3. Results and Interpretation (Based on Your Last Run)

Your last run with this rolling Random Forest approach yielded:

Accuracy: ~0.6793 (vs. Baseline ~0.5136)
Precision (Up): ~0.6919
Recall (Up): ~0.6772
F1-Score (Up): ~0.6845
AUC-ROC: ~0.7524
Confusion Matrix: [[122 57] / [ 61 128]]

Interpretation:

These results show a clear improvement over random chance and the baseline of simply predicting the majority class. The model achieved ~68% accuracy in predicting the 7-day direction over the rolling test period. Precision and Recall are reasonably balanced (around 68-69%), indicating the model identifies ‘Up’ moves moderately well without excessively predicting ‘Up’ incorrectly. The AUC of ~0.75 suggests a decent discriminatory ability. While not perfect, these results indicate that the combination of selected features, the Random Forest model, and the rolling approach captured a statistically significant predictive signal in the historical data tested.

4. How to Use the Code

Install Prerequisites: Ensure Python, pandas, numpy, yfinance, matplotlib, seaborn, scikit-learn, and crucially, TA-Lib (C library + Python wrapper) are installed.
Save: Save the complete code as a Python file (e.g., rolling_rf_btc.py).
Configure: Modify settings like TICKER, START_DATE, TRAINING_WINDOW_DAYS, PREDICTION_HORIZON, or Random Forest parameters if desired.
Run: Execute from your terminal: python rolling_rf_btc.py.

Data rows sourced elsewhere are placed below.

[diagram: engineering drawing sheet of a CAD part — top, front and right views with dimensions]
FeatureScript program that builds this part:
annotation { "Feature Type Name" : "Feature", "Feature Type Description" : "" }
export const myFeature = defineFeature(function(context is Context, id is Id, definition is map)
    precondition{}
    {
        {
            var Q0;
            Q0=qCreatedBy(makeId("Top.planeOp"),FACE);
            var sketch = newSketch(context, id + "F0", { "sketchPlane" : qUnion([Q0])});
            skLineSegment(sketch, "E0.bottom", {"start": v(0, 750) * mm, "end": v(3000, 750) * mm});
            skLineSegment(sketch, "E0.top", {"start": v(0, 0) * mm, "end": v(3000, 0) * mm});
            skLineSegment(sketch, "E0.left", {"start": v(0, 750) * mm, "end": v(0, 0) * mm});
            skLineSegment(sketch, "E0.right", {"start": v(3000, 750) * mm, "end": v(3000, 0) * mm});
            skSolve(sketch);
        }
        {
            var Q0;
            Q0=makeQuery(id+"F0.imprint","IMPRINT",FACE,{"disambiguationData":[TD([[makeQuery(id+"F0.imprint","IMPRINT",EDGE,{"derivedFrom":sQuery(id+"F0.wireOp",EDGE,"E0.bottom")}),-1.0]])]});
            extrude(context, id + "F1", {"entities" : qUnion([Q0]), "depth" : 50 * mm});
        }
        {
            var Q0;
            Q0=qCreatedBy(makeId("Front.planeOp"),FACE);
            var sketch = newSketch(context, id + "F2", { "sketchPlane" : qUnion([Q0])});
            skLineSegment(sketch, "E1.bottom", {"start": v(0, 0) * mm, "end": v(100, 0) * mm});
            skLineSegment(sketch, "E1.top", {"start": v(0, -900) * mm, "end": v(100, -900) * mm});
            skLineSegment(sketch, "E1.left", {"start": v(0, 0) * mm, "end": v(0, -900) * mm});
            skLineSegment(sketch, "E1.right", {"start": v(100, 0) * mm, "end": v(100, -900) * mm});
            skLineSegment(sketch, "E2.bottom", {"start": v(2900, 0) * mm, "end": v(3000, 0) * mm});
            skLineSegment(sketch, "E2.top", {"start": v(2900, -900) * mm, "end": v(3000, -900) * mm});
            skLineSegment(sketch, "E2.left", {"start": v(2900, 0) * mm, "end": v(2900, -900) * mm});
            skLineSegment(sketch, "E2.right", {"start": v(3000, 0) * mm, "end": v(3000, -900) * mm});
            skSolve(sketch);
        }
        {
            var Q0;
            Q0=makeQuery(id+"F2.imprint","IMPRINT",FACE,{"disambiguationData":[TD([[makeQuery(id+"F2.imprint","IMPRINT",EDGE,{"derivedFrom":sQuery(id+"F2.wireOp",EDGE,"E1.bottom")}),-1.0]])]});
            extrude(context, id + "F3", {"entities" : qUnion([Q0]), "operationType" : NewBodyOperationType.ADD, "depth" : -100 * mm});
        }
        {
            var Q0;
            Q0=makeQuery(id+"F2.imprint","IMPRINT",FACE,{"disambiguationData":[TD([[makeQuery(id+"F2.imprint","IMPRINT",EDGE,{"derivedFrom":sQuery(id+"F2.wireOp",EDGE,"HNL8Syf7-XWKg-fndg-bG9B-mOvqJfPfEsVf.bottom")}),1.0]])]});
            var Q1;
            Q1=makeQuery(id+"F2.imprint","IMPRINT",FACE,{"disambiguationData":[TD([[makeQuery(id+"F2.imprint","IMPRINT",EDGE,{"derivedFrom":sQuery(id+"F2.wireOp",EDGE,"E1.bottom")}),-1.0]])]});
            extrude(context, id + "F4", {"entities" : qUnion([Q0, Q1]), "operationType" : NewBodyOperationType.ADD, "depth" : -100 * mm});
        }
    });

It will take some time as the model retrains repeatedly.
Analyze: Review the printed metrics and the confusion matrix plot. Compare accuracy to the baseline. Assess if the Precision/Recall/F1/AUC meet your requirements for considering a signal potentially useful.

5. Limitations and Conclusion

Historical Performance: Success on past data doesn’t guarantee future results. Markets change.
Not a Trading Strategy: This analyzes predictive accuracy ONLY. It lacks entry/exit rules, risk management, cost simulation, etc.
Need for Tuning/Testing: Results depend heavily on the chosen features, hyperparameters, and time period. Extensive testing and tuning are required for any real application.
Feature Stability: The selected TOP_FEATURES might lose predictive power over time.

In conclusion, this script provides a robust framework for evaluating the predictive power of technical indicators for Bitcoin’s weekly direction using a Random Forest model and a realistic rolling forecast method. The results achieved (~68% accuracy, ~0.75 AUC historically) demonstrate a potential edge worthy of further investigation, but require critical interpretation and significant further development before any practical trading application.